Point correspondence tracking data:
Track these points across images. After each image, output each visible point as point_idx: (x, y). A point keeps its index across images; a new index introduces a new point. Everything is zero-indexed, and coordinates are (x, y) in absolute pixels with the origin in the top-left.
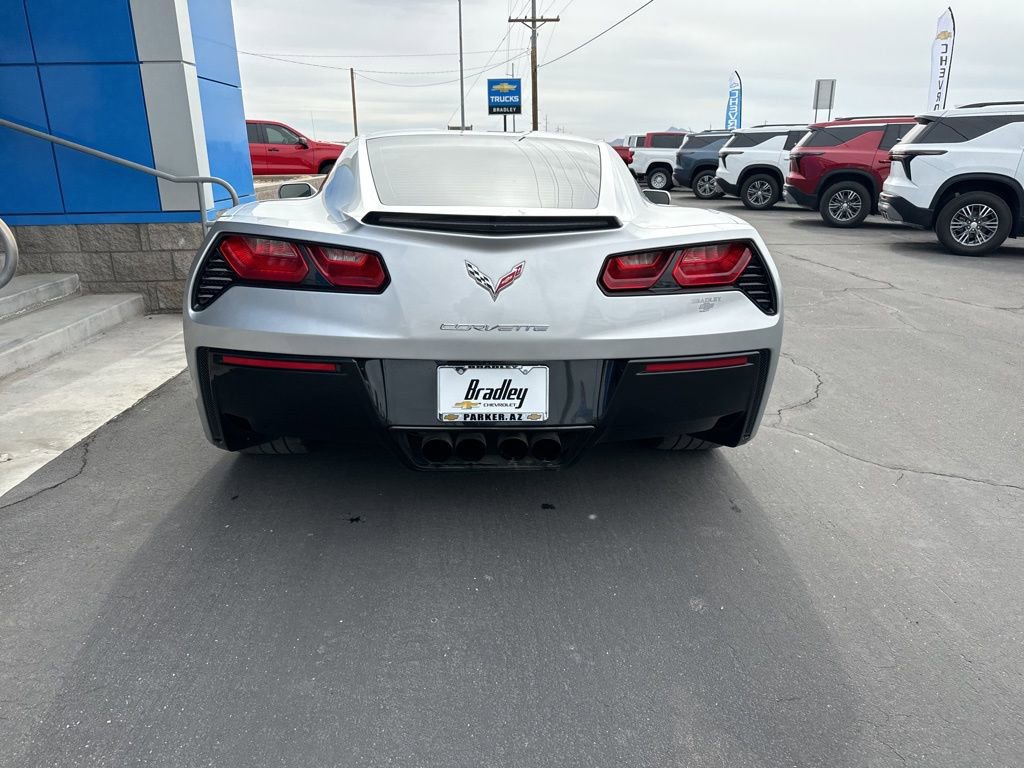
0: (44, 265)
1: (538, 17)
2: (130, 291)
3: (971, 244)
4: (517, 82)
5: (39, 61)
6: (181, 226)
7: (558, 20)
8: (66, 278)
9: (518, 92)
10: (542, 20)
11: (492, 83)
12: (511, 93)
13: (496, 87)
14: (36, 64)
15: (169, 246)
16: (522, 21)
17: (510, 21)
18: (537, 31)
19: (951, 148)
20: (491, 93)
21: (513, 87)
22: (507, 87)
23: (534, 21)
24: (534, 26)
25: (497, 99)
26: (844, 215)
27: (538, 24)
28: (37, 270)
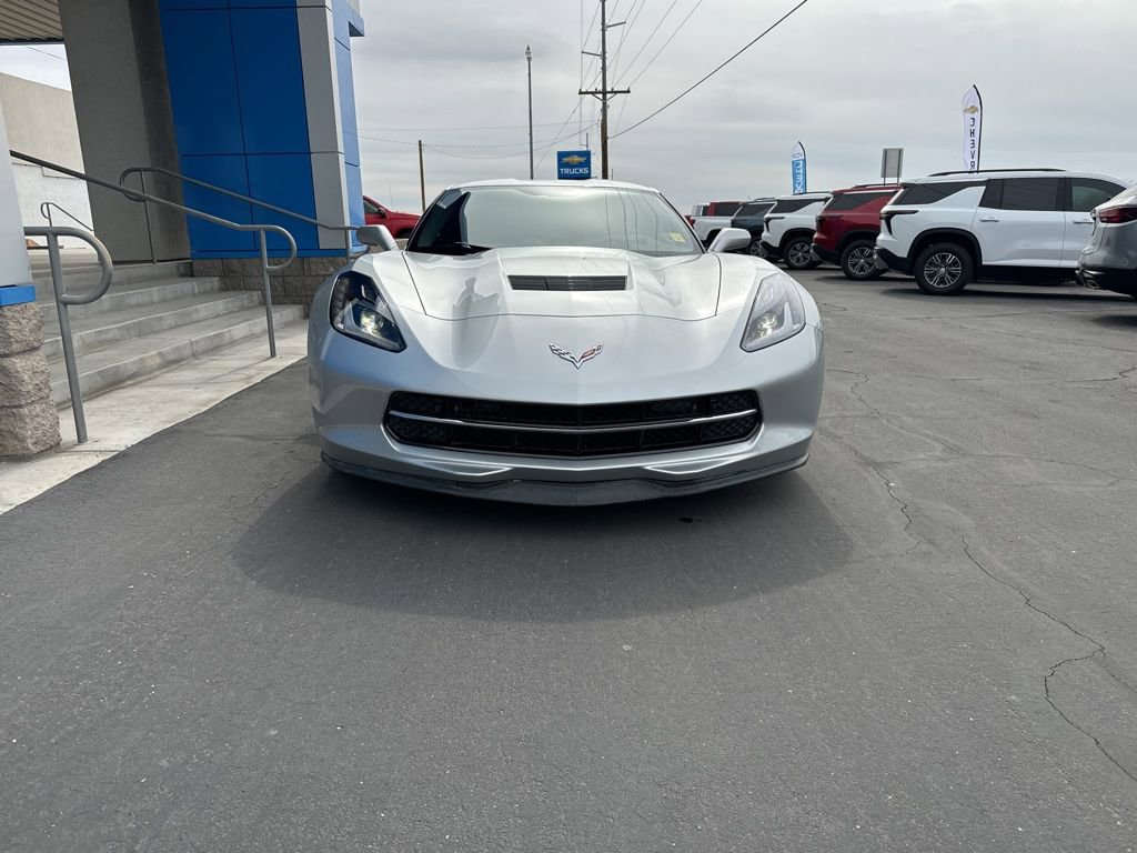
0: (239, 285)
1: (609, 89)
2: (294, 303)
3: (941, 286)
4: (587, 154)
5: (247, 152)
6: (331, 259)
7: (628, 92)
8: (255, 293)
9: (587, 164)
10: (612, 92)
11: (561, 155)
12: (580, 165)
13: (565, 160)
14: (245, 154)
15: (323, 273)
16: (592, 93)
17: (581, 93)
18: (608, 102)
19: (920, 208)
20: (561, 165)
21: (582, 159)
22: (576, 159)
23: (604, 93)
24: (604, 98)
25: (567, 171)
26: (862, 269)
27: (608, 96)
28: (234, 289)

*PROMPT*. Repeat exactly the lines from the first line of the records above through the line containing "27: (538, 24)", leaving out the pictures.

*TASK RESULT*.
Track these points across images. After each image, output each visible point as point_idx: (x, y). A point keeps its index across images; a new index introduces a new point. Everything is zero-indexed, and coordinates are (x, y) in absolute pixels with the origin in the top-left.
0: (44, 265)
1: (538, 17)
2: (130, 291)
3: (971, 244)
4: (517, 82)
5: (39, 61)
6: (181, 226)
7: (558, 20)
8: (66, 278)
9: (518, 92)
10: (542, 20)
11: (492, 83)
12: (511, 93)
13: (496, 87)
14: (36, 64)
15: (169, 246)
16: (522, 21)
17: (510, 21)
18: (537, 31)
19: (951, 148)
20: (491, 93)
21: (513, 87)
22: (507, 87)
23: (534, 21)
24: (534, 26)
25: (497, 99)
26: (844, 215)
27: (538, 24)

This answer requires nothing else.